Mi feliz miniatura, mi universo en ciernes, además de uno de los primeros asientos en su banda sonora, tuvo uno de sus primeros iconos en aquella chica yeyé que el pasado invierno cumplió setenta y cuatro años. Al leerlo en la prensa me sentí aún más lejos de aquel limbo en que la descubrí cantando descalza Marionetas en la cuerda.
Aunque apuntó maneras en Reviewing the Situation (1969), su último álbum, la adorable Sandie tuvo poco que ver con el rock & roll y el rhythm and blues. Lo suyo fue un pop sencillo con el que sintonicé plenamente en mi infancia y aún escucho cuando quiero reconfortarme. Vista en aquellas imágenes, había un encanto impreciso en la mirada que me devolvía. Aún no sabía del atractivo que puede dar a una mujer la miopía cuando se quita las gafas.
Y tampoco sabía lo que fue el Swinging London cuando me deslumbró la modernidad de Sandie. De Marianne Faithfull, de Pattie Boyd, de Twiggy… De las grandes musas de aquel tiempo supe después, y a través de su leyenda. De la adorable Sandie, por el fulgor de su estrella, en su momento, admirándola en los medios de comunicación de mediados los años 60. Fue la chica yeyé por antonomasia.

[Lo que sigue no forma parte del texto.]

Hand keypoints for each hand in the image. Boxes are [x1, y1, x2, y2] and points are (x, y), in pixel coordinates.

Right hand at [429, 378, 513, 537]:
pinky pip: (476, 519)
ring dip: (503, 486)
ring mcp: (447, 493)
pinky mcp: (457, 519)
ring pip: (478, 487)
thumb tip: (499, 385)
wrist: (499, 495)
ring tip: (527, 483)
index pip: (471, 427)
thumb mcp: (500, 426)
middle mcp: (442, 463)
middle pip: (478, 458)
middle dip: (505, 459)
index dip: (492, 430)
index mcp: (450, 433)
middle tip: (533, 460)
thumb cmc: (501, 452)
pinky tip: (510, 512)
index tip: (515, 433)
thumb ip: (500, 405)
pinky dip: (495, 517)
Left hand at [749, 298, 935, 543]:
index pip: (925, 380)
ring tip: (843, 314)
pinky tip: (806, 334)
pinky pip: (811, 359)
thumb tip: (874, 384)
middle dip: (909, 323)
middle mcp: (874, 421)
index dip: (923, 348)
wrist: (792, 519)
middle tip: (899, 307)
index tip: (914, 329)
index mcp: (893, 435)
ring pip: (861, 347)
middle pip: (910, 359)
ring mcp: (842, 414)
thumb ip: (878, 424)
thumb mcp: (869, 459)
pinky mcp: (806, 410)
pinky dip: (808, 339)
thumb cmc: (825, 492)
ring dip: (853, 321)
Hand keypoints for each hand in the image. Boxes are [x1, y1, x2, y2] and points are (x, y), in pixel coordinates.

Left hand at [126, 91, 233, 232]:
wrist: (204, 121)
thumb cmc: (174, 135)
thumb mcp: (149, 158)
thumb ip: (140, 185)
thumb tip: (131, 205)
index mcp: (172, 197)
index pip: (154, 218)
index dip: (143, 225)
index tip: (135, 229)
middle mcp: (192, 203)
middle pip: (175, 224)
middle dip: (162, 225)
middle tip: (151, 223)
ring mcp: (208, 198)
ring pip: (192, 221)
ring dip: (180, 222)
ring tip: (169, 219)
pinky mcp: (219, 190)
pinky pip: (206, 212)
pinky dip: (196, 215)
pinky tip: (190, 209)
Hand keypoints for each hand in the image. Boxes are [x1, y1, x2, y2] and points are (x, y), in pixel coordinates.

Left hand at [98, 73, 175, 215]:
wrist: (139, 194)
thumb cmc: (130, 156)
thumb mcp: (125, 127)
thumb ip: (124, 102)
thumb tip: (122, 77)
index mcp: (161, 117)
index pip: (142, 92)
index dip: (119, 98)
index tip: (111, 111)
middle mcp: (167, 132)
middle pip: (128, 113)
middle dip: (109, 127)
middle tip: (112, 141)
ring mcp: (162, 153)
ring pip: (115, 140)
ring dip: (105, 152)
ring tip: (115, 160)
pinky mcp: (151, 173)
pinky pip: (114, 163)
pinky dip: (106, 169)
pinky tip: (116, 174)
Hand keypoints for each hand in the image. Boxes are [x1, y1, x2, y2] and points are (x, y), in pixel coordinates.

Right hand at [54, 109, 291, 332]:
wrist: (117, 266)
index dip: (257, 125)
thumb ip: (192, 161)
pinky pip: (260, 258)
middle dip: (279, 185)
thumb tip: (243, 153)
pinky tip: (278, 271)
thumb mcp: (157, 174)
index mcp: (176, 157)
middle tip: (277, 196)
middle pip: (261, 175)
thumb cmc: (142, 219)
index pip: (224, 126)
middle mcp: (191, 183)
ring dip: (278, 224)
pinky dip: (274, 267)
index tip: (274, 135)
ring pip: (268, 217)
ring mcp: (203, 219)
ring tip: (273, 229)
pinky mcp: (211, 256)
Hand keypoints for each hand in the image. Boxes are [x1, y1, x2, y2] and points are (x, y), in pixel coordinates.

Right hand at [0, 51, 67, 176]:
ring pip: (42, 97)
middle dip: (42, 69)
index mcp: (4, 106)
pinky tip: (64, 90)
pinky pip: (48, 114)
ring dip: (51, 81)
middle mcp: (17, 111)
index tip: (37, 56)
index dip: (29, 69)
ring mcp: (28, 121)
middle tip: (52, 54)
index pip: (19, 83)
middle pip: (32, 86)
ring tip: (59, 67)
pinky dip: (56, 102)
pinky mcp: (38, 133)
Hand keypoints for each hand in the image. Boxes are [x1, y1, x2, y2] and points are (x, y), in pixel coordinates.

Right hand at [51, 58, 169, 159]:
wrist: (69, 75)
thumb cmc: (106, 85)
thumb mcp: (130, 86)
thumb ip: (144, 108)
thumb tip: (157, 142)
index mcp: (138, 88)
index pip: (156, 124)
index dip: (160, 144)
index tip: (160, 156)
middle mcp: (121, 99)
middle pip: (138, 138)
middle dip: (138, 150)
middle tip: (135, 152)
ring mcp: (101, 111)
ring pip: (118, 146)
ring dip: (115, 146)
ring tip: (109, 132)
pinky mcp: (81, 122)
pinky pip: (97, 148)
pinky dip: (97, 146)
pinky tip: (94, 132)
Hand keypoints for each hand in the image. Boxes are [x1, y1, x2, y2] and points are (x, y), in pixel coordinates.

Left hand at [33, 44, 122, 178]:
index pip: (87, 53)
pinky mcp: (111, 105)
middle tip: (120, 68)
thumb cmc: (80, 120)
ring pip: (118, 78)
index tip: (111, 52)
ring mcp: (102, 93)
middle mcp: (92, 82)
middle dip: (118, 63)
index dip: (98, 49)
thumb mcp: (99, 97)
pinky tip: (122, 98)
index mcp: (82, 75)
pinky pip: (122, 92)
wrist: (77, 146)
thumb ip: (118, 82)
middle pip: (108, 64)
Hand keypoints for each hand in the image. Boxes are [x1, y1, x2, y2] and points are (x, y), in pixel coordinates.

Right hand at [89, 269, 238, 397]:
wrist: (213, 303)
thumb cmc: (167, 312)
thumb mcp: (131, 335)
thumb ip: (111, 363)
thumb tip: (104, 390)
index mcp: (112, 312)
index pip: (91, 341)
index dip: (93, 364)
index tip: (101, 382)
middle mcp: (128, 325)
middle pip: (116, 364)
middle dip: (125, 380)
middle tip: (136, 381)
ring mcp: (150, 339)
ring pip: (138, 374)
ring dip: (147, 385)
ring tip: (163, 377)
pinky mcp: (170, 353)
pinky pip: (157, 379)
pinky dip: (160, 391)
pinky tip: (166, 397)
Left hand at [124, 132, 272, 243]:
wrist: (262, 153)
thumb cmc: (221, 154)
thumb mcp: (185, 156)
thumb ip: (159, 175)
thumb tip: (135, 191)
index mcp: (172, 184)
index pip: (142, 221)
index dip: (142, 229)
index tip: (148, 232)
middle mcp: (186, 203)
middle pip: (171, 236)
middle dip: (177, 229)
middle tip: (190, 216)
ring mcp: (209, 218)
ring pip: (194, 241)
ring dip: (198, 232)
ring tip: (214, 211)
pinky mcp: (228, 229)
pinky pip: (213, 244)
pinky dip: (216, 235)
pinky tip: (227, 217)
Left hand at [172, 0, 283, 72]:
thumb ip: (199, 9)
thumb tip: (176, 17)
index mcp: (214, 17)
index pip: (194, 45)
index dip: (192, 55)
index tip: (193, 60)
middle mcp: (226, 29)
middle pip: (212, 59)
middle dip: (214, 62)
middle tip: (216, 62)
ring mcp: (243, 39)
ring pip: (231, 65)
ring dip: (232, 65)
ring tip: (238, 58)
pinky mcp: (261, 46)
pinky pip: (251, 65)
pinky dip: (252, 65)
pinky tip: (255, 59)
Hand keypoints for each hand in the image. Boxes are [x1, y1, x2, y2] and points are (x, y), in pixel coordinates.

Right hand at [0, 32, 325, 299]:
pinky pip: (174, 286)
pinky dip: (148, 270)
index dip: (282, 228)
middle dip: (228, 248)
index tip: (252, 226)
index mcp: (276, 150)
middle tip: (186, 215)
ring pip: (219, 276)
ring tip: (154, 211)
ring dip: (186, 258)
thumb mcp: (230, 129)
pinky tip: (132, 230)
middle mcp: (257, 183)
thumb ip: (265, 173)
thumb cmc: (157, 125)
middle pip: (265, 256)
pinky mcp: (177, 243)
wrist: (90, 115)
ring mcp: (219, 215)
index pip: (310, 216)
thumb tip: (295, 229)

Long Live Love (Viva el amor en su versión española), Tell the Boys (A los chicos les dirás), Message Understood (No lo comprendí)… El repertorio de Sandie, al que puso fin Monsieur Dupont en el 69, era tan simple como mi vida entonces.
Debo confesar que cuando el tiempo empezó a pasar y se complicaron las cosas tuve sed y bebí mucho. Dejé la priva al cumplir cincuenta años. Ya hace doce que no piso un bar. No puedo con la teatralidad de los borrachos. La intransigencia del converso es ahora mi guía. Eso sí, cuando le daba al “frasco” —que decía un buen camarada de mil borracheras— lo mío era el ron, igual que los piratas. Puesto a reconfortarme, había noches que caía una botella escuchando a Sandie interpretar Love Letters, Love me, Please Love Me o Smile, las que me resultan sus canciones más íntimas. Y juro que creía que me las cantaba a mí porque la recordaba con el cariño que evocaba mi inocencia.
Banda sonora de aquel reino afortunado de mis primeros días, Sandie Shaw se fue con ellos cuando empecé a aprenderme los créditos de los discos y a pedirle a la música algo más que mera alegría. Y veinte años después, ya avezado en el culto al rock & roll y ávido de esos placeres colindantes, una de esas mañanas que suceden a otras muchas en que las cosas vienen mal dadas de forma inexorable, estando ya a punto de maldecir mi suerte, la bendije. Y fue porque escuché Long Live Love en una emisión radiofónica que me devolvió a mi pequeño reino afortunado durante los dos minutos y treinta y ocho segundos que dura tan entrañable pieza.
La estrella de Sandie Shaw dejó de brillar a comienzos de los años 70, cuando el rock sinfónico, por un lado, y el eterno agravio de la canción comprometida por el otro, se enseñorearon de la escena musical y mandaron a las yeyés a la memoria de quienes tanto las admiramos. A comienzos de los años 80 fue reivindicada por The Smiths, pero su tiempo ya había pasado. Después, ya en épocas más recientes, se operó los pies. Después de tanta historia, resulta que nunca le gustaron. Ahora siempre va calzada. Pero yo prefiero verla sin zapatos.